Swaddling and SIDS: What New Parents Should Know
What the Study Says
First, it’s important to better understand the study’s findings. Researchers found that swaddling was associated with an increased risk for SIDS, but the risk was highest among infants sleeping on their stomachs and sides and lowest among those sleeping on their backs, according to the study in the journal Pediatrics. This further supports the American Academy of Pediatrics’ recommendation to always place babies to sleep on their backs, whether they’re swaddled or not. Placing babies on their sides is too risky because they can roll onto their tummies.
The other crucial thing to consider is your baby’s age. The Pediatrics study found that the risk for SIDS among swaddled infants increased as they got older. That’s likely due to the fact that older babies are able to roll from their backs to their stomachs. A good rule of thumb is to stop swaddling as soon as your baby shows that he or she is trying to roll over. Most babies are able to roll from tummy to back by about 4 months old and in both directions by 6 months.
What Else You Can Do
As a new parent, helping your child sleep well is a major priority. Of course, making sure your baby is safe is just as important. These tips can help you and your little one catch some precious zzz’s while putting some of your worries to rest:
- Make sure your baby’s crib meets all current safety standards and has a firm sleep surface.
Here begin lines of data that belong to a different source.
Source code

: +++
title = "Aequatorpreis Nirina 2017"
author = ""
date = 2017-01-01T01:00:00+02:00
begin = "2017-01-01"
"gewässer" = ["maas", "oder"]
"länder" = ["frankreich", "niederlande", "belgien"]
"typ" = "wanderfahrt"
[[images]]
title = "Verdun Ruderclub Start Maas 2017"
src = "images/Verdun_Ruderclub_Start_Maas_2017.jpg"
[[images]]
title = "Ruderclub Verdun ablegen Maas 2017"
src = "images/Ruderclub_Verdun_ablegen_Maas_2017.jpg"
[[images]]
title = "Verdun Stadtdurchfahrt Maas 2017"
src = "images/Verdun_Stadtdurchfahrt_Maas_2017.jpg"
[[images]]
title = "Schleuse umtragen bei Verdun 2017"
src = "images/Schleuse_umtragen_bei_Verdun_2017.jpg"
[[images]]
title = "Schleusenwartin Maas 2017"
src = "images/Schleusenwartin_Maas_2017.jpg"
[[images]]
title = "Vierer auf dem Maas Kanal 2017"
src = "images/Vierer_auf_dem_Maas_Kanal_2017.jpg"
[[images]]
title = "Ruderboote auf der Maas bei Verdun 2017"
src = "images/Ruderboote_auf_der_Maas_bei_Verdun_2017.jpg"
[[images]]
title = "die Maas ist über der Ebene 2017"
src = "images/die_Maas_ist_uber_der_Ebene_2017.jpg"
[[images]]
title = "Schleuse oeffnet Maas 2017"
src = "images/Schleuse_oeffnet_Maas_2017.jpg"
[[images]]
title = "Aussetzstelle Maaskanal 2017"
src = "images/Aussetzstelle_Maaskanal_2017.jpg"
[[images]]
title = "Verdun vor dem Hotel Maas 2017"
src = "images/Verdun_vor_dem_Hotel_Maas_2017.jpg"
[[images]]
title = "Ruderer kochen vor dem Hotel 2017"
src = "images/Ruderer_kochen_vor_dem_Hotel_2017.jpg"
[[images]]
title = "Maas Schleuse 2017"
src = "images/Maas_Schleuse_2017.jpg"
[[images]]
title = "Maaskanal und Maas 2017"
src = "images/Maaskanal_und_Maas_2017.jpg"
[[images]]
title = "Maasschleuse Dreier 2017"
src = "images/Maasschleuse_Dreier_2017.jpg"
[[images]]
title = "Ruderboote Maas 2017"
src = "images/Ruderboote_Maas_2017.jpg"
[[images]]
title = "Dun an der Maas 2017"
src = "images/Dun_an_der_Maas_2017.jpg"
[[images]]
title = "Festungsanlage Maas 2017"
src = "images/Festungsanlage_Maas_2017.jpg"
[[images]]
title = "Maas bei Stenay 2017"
- Keep all soft or loose items out of your baby’s crib, including blankets, bumpers, toys, pillows, stuffed animals, sheets, and more.
- Offer your baby a pacifier at naps and bedtime.
- Make your home a smoke-free environment.
- Don’t sleep with your baby in your bed.
- Have your baby sleep in a crib or bassinet near your bed.
- Prevent overheating—check that the room where your baby sleeps is a comfortable temperature.
If you have any questions about your child’s safety, discuss them with your pediatrician.